NCPA - National Center for Policy Analysis


July 18, 2006

Uninsured Hispanic immigrants with uncertain immigration status have flocked in recent years to public hospital emergency rooms and maternity wards in Texas, California and other border states.  Their care has swelled costs for struggling hospitals and increased the health care bills that fall to states and counties, giving ammunition to opponents of illegal immigration who complain of undue burdens on local taxpayers, says the New York Times.

As a result, health care has become one of the sorest issues in the border states' debate over illegal immigration.  Facing harsh criticism from residents, public hospitals are confronted with an uneasy decision: demand immigration documents from patients and deny subsidized care to those who lack them, or follow the public health principle of providing basic care to anyone who needs it.

In Texas, two of the biggest public hospitals chose differently.
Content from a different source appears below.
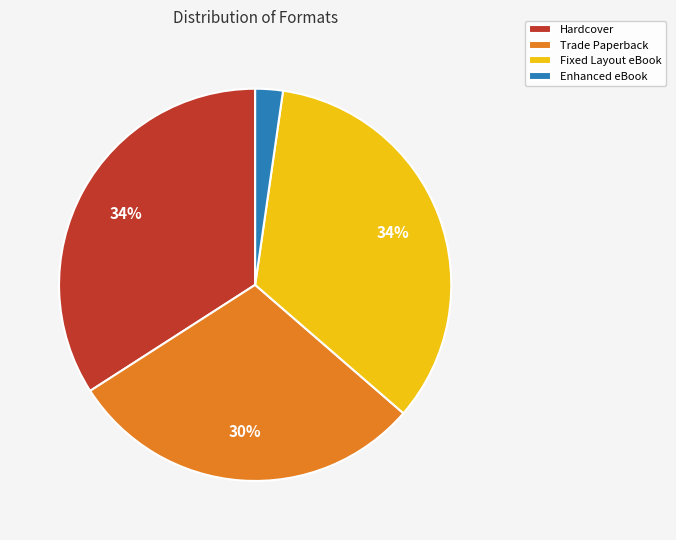

Combined, do Enhanced eBook and Trade Paperback account for over 50%?

No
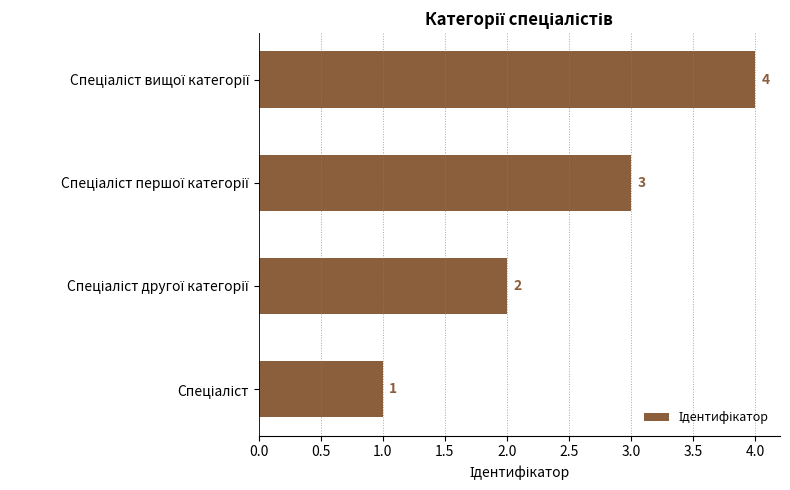

How many values are between 2 and 4?

3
  • The Parkland Health and Hospital System, which serves Dallas County, offers low-cost care to low-income residents with no questions asked about immigration status.
  • In Fort Worth, in neighboring Tarrant County, JPS Health Network requires foreign-born patients to show legal immigration documents to receive financial assistance in nonemergencies, like elective surgery and the treatment of routine or chronic illnesses.
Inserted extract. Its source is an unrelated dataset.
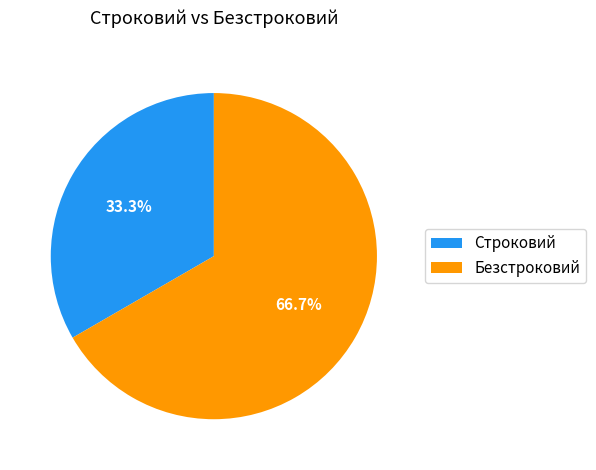

To the nearest percent, what is the difference between the largest and smallest slice percentages?

33%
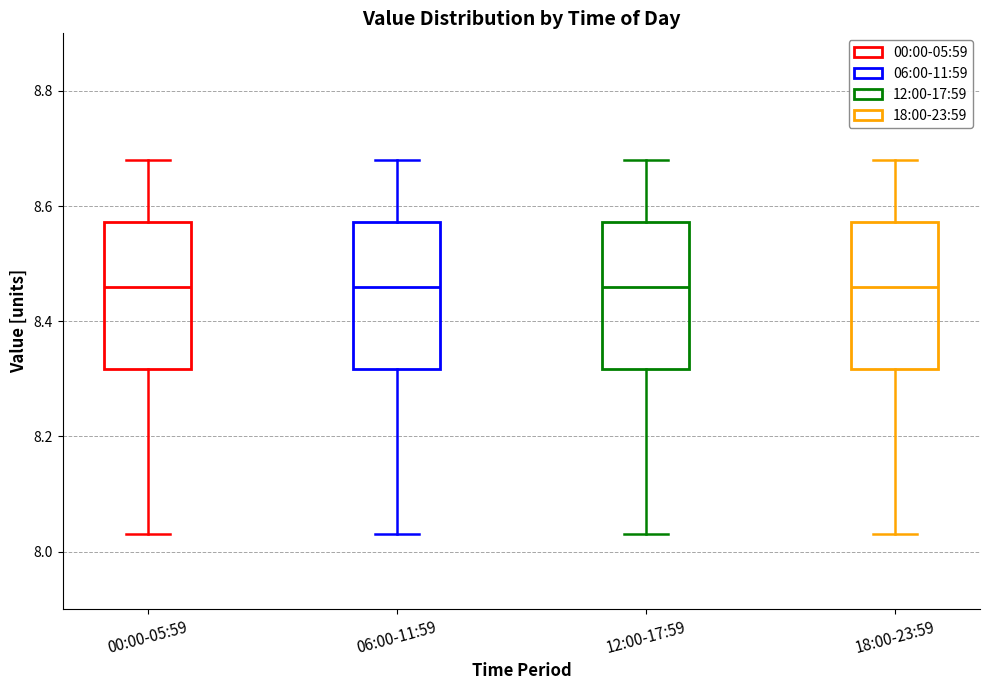

Where does the upper whisker of the box for 06:00-11:59 end on the y-axis? The values are not printed on the chart, so give them approximately, as read against the axis.

8.68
Across Texas, the debate over illegal immigration has spilled into county commission hearings and hospital board meetings.  A study ordered by commissioners in Harris County, which includes Houston, found that about one-fifth of the patients in its health system last year were immigrants without documents, most of them from Mexico.  Their numbers had increased 44 percent in three years, the study found, and their care had cost the county $97.3 million, about 14 percent of the health system's total operating costs.